=== TEXTAUSZUG ===

►

Zadić kündigte an, sie plane „unter Einbindung der Vertreter*innen der der LGBTIQ*-Community eine würdige Gedenkmöglichkeit für die in der zweiten Republik zu Unrecht aufgrund ihrer sexuellen Orientierung Verfolgten schaffen“. So wolle die Justiz die Betroffenen und das Leid, das sie erfahren haben, sichtbar machen.

Bis zur Strafrechtsreform unter SPÖ-Justizminister Christian Broda im Jahr 1971 galt in Österreich ein Totalverbot für gleichgeschlechtliche Handlungen unter Männern. Insgesamt wurden in der 2. Republik rund 25.000 Personen – vor allem schwule und bisexuelle Männer – wegen „gleichgeschlechtlicher Unzucht“ verurteilt.

Mehr als 25.000 Personen wurden wegen ihrer Homosexualität strafrechtlich verurteilt

Die gleichzeitig mit der Aufhebung des Totalverbots eingeführten neuen Strafrechtsbestimmungen wurden erst in den Jahrzehnten danach abgeschafft: das Verbot der männlichen Prostitution im Jahr 1989, ein Vereins- und ein Werbeverbot im Jahr 1997 sowie erst 2002 ein höheres Schutzalter für Sexualkontakte zwischen männlichen Sexualpartnern: Während dieses für Lesben und Heterosexuelle bei 14 Jahren lag, war Sex zwischen schwulen Männern erst mit 18 Jahren erlaubt.

„Die Schrecken der strafgerichtlichen Verfolgung von Lesben, Schwulen und Bisexuellen ist eines der düstersten Kapitel der 2. Republik. Ich freue mich, dass Alma Zadić sich heute im Namen der Justiz für das begangene Unrecht an Lesben, Schwulen und Bisexuellen entschuldigt. Es ist ein tief berührender Moment und die angekündigte Gedenkmöglichkeit ist ein notwendiger Schritt zur Aufarbeitung“, sagt Ewa Ernst-Dziedzic, Sprecherin der Grünen für LGBTIQ- und Menschenrechte.

Shetty: Ein spätes, aber wichtiges Signal

„Die Entschuldigung für die Strafverfolgung von Homosexuellen ist ein spätes, aber sehr wichtiges Signal für alle Opfer, die für ihre Art zu lieben kriminalisiert worden sind“, kommentiert Yannick Shetty, LGBTIQ+-Sprecher der Neos, die Entschuldigung: „Aber auch 50 Jahre nach der gesetzlichen Abschaffung des Totalverbots homosexueller Handlungen sind wir noch lange nicht da angekommen, wo wir hinmöchten. Mit der Entschuldigung, die gut, richtig und wichtig war, ist es nicht getan, es gibt noch viel zu tun.“

Er wiederholte dabei die Forderungen seiner Partei: Die volle Rehabilitation und Entschädigung für Opfer der Anti-Homosexuellen-Paragraphen, ein Ende der Diskriminierung bei der Blutspende, ein Verbot medizinisch nicht notwendiger geschlechtsangleichender Operationen an minderjährigen intergeschlechtlichen Kindern sowie ein Verbot der mittelalterlichen Umpolungstherapien an LGBTIQ-Jugendlichen.

◄

=== AUFGABENSTELLUNG ===
Kannst du den Artikel über die Entschuldigung der Justiz für die Verfolgung Homosexueller im Anschluss an seinen letzten Satz fortführen?

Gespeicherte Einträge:
►

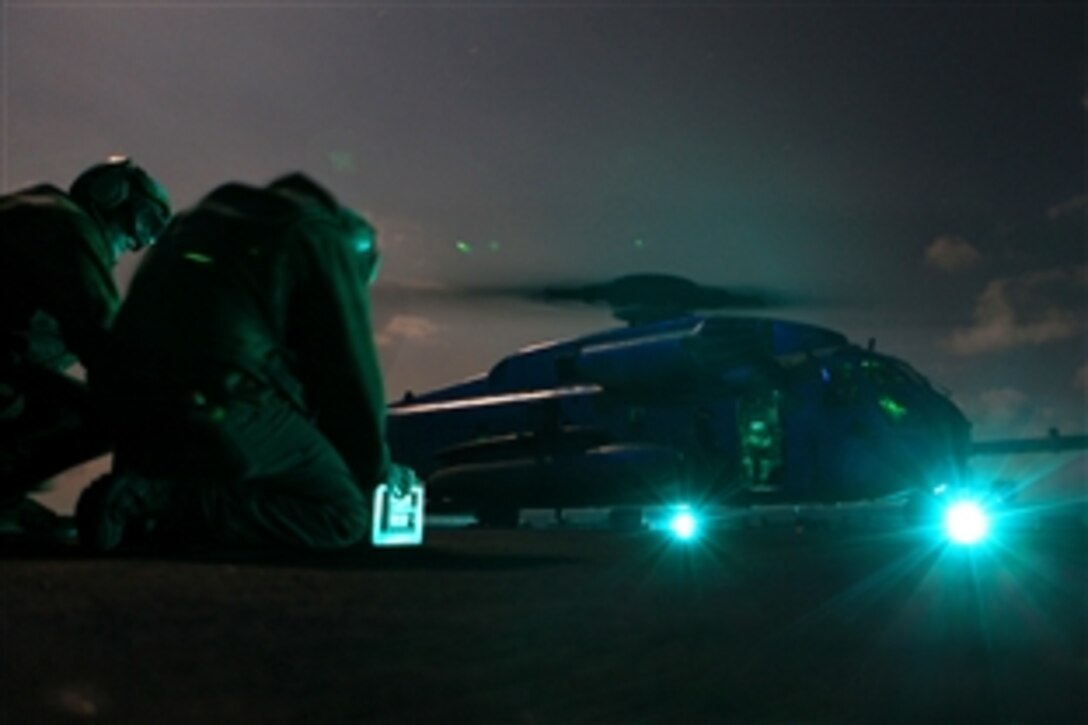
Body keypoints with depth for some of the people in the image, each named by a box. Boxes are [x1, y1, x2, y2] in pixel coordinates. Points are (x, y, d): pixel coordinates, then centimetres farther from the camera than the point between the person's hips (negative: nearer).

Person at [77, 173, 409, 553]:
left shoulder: (209, 214, 30)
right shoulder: (327, 239, 7)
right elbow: (351, 369, 4)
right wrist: (374, 469, 18)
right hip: (220, 404, -8)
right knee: (343, 514, -2)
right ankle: (165, 503, -15)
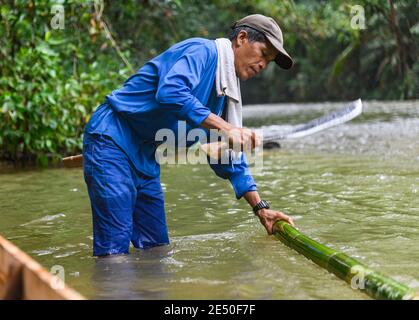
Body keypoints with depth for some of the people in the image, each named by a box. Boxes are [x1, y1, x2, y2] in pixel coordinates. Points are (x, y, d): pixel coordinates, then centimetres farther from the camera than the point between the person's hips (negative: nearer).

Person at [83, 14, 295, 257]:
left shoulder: (226, 91, 15)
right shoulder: (202, 51, -12)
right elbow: (170, 92, -33)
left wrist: (261, 208, 13)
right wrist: (226, 127, -32)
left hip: (146, 159, 10)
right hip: (113, 140, -10)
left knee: (156, 247, 8)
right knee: (114, 249, -15)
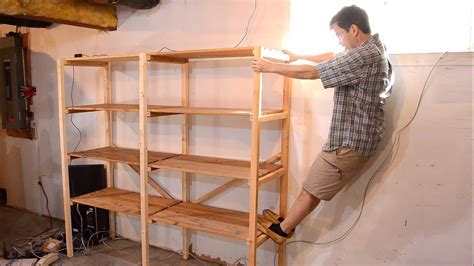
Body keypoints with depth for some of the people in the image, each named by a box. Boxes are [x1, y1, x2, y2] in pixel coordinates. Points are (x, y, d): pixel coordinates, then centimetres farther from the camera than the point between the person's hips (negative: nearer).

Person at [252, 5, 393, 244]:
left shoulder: (363, 56, -22)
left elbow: (311, 73, -18)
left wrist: (270, 67, -8)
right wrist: (299, 56, 26)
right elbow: (332, 58, 22)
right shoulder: (373, 49, 9)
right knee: (315, 186, 17)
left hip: (350, 142, -9)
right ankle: (287, 222, 31)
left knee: (312, 189, 5)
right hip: (355, 136, 9)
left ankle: (281, 229, 22)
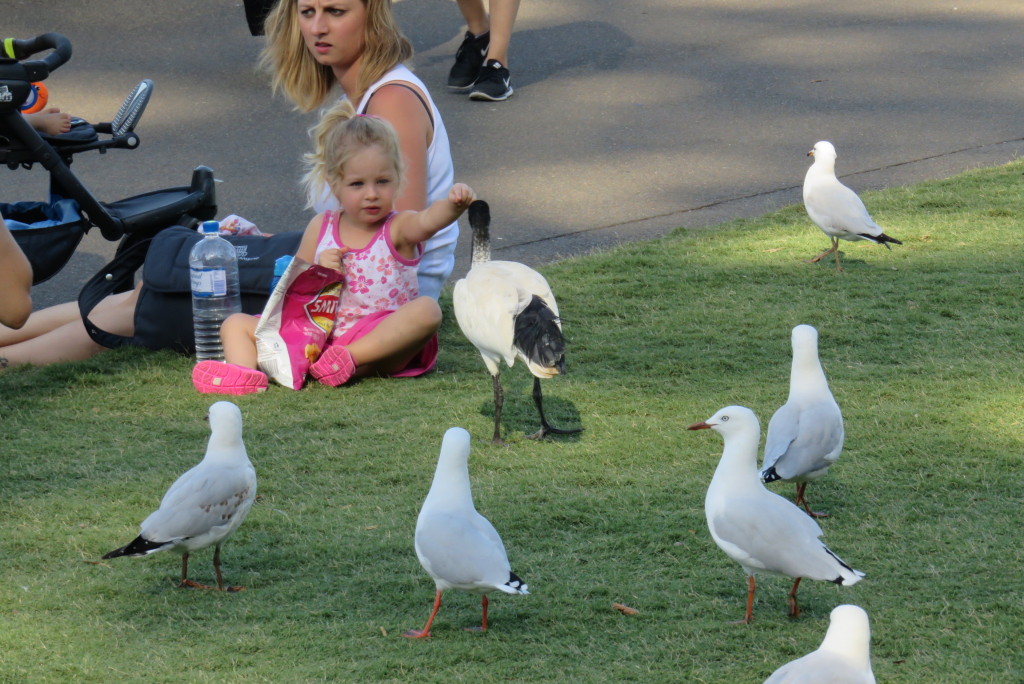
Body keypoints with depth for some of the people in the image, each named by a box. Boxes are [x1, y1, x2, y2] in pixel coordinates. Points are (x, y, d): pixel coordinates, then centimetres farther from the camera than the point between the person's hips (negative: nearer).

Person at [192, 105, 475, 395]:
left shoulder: (398, 229, -2)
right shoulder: (321, 228, 10)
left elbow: (428, 220, -26)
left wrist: (453, 204, -49)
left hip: (382, 342, -4)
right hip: (320, 334, 4)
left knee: (427, 309, -31)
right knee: (237, 323, -2)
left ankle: (354, 357, -37)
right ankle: (244, 372, -34)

◄

=== LÖSUNG ===
HOSI Wien fordert Entschuldigung und Entschädigung

Für Ann-Sophie Otte, Obfrau der HOSI Wien, ist die Entschuldigung der Justizministerin ein „enorm wichtiges Signal für all jene, die menschenrechtswidrig kriminalisiert worden sind“. Auch Otte fordert eine Prüfung aller Fälle und eine Rehabilitierung und Entschädigung jener Menschen, deren Verhalten heute nicht strafbar wäre. Unterstützt wird diese Forderung von SPÖ-Gleichbehandlungssprecher Mario Lindner, der auch Vorsitzender der sozialdemokratischen LGBTI-Organisation SoHo ist.

„Darüber hinaus fordern wir auch eine Entschuldigung des Nationalrats, denn dieser war es, der dieses Unrecht erst verursacht hat. Hier ist vor allem die ÖVP in der Pflicht, die die Abschaffung dieser Strafbestimmungen besonders lange blockiert hat, weswegen sie zum Teil erst von Höchstgerichten aufgehoben werden mussten“, so Otte. Ernst-Dziedzic hat bereits angekündigt, sich im Parlament für eine Bedauernserklärung einzusetzen.

Für HOSI Salzburg ist die Entschuldigung nur der Anstoß für weitere Aufarbeitung

Josef Lindner, Obmann der HOSI Salzburg, dankt Zadić „ausdrücklich für diesen mutigen Schritt“, macht aber klar, dass dieser „nur der Anstoß für weitere konsequente Aufarbeitung“ sein könne. Obfrau Gabriele Rothuber bezeichnet die strafgerichtliche Verfolgung von Homo- und Bisexuellen bis weit in die 2. Republik als „eines der dunkelsten Kapitel unserer jüngsten Vergangenheit“.

Die Verfolgung sei menschenrechtswidrig gewesen und habe Existenzen zerstört, so Rothuber. Die HOSI Salzburg begrüße, dass unter Einbindung der LGBTI-Community-Organisationen eine Gedenkmöglichkeit geschaffen werden soll. „Das begangene Unrecht kann nicht wieder gut gemacht werden. Doch der heutige Tag kann Opfern der strafgerichtlichen Verfolgung helfen, mit dem geschehen Unrecht abzuschließen“, so Lindner und Rothuber.